Abstract

At the time of writing, the Department of Health are in the middle of a listening exercise following the furore that broke out over the Health and Social Care Bill. I suspect that by the time this is published we will know something about what the Government is prepared to change following the listening exercise, but the Bill will be far from done and dusted. I want to take this opportunity to discuss how the Bill could be improved with a particular focus on patient safety and justice.
The first thing to say is that there could never be a better time to introduce the long sought after statutory “Duty of Candour” in healthcare or “Robbie's Law” as we have called it in our campaign. If adopted, this would be the single biggest advance in patient safety and justice since the inception of the NHS. Politically, the timing would seem to make sense as, goodness knows, there needs to be some good news for the Government over the Bill, and also the Liberal Democrats themselves acknowledge they need to demonstrate how they directly make a difference. The Duty of Candour has been a distinct Liberal Democrat policy covered in its manifesto and agreed as part of the coalition agreement. There are other concerns about the way the Bill deals with patient safety. It brings about the abolition of the National Patient Safety Agency, and there is not enough assurance that patient safety will receive the equivalent concentrated attention under the NHS Commissioning Board. It can not simply be assumed that patient safety will naturally be dealt with adequately as part of the commissioning process. (That sounds a bit like the old throw-away line that patients “will be at the centre” of everything the NHS does). Also, although it has not got much attention, the Bill provides for a shake up of health professional regulation. However, there is not enough detail to give any sense of assurance that some of the measures agreed, following intensive work on implementation of the previous White Paper, will see the light of day. There are still many things from Shipman and other inquiries that have not been addressed.
Of course the biggest headline catching points in the Bill have been the transferring of power to GP Commissioning Consortia, and the insistence on creating more “competition”, which many people interpret as “privatisation”. Without getting into ideology, one thing that AvMA has noticed over the years is that any wholesale reorganisation brings with it additional risk, and the more fragmented we make a system, the more risk is introduced. The idea of a myriad of providers with different motivations and different ways of addressing patient safety is frightening. We have seen the results of that approach with GP out-of-hours services. I have yet to see a convincing case made for competition or privatisation helping patient safety. If you have, please let me know? As regards the other big buzz word in the reforms, “choice”, most people I speak to want to know first of all that their local GP practice and local hospitals are safe before any consideration of additional choice.

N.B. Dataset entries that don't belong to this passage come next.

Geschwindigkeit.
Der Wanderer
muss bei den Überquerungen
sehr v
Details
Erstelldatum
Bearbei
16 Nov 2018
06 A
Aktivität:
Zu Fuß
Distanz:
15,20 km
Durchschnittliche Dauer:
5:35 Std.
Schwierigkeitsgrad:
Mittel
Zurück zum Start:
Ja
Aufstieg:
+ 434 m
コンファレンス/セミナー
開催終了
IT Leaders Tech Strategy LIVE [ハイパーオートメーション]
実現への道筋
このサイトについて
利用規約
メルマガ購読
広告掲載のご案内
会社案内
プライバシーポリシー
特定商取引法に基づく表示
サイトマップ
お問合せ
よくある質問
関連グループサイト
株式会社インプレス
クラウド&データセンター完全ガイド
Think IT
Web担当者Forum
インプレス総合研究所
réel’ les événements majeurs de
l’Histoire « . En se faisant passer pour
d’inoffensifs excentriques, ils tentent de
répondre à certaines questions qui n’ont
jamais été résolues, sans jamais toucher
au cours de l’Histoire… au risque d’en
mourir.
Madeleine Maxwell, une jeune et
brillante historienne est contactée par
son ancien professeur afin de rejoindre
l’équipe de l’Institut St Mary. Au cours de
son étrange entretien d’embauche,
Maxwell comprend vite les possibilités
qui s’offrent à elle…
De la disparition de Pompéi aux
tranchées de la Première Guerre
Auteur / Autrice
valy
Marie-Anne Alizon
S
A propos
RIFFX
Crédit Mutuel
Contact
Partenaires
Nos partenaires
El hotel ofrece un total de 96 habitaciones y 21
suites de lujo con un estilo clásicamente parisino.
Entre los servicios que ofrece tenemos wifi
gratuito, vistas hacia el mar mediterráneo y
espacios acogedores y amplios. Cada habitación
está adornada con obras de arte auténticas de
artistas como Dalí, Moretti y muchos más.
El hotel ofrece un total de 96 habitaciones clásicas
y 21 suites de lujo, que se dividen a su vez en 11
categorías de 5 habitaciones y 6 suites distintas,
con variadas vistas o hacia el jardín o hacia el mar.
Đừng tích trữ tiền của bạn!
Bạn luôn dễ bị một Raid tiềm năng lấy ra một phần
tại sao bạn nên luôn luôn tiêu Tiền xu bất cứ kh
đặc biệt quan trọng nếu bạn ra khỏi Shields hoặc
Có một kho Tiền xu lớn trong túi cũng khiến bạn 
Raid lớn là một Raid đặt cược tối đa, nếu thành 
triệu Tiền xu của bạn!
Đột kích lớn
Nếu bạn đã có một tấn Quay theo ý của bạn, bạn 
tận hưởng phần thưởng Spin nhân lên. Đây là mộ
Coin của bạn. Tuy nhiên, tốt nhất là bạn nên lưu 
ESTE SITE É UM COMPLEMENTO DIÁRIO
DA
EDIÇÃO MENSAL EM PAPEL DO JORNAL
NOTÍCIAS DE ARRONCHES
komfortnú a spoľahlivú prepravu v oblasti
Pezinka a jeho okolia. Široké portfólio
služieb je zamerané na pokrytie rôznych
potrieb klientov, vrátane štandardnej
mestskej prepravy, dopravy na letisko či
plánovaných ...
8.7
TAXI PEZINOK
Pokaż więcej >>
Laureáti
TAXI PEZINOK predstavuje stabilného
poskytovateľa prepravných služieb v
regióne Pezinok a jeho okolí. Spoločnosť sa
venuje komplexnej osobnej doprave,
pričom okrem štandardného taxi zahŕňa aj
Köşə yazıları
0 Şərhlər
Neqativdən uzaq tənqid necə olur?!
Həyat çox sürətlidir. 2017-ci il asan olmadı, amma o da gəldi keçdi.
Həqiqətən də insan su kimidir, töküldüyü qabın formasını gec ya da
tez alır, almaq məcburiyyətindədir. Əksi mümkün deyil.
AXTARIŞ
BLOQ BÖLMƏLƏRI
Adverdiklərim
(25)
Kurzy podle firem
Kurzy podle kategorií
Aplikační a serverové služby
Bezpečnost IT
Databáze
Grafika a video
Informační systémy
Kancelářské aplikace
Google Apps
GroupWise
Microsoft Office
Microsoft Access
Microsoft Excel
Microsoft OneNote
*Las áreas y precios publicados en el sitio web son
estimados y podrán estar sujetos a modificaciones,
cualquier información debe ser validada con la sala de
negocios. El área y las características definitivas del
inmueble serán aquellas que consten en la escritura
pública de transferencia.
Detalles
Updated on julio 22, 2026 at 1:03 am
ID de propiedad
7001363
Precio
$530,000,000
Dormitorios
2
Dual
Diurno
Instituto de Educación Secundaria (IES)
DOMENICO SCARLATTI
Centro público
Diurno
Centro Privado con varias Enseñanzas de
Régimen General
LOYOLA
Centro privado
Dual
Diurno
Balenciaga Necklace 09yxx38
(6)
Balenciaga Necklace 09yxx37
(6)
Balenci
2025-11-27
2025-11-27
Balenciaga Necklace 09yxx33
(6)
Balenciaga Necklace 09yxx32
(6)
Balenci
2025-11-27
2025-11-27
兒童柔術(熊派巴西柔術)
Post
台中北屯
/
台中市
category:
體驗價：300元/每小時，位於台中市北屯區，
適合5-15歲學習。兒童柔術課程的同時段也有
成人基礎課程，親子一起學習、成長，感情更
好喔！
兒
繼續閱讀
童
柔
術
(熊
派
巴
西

Accountability is also a vitally important factor. Although it has become politically incorrect in some circles even to ask this question, I will. Why should GPs, especially those taking on responsibility for commissioning NHS services, remain independent business people? Wouldn't it make sense for them to become NHS employees – accountable like any other NHS employee? The retort is sure to be that to do this would take away the innovation which entrepreneurialism and the profit motive bring. But what is the evidence for that? Why is it that so many of the best clinicians and managers who are innovative, especially in patient safety, are indeed NHS employees and need no such extra motivation?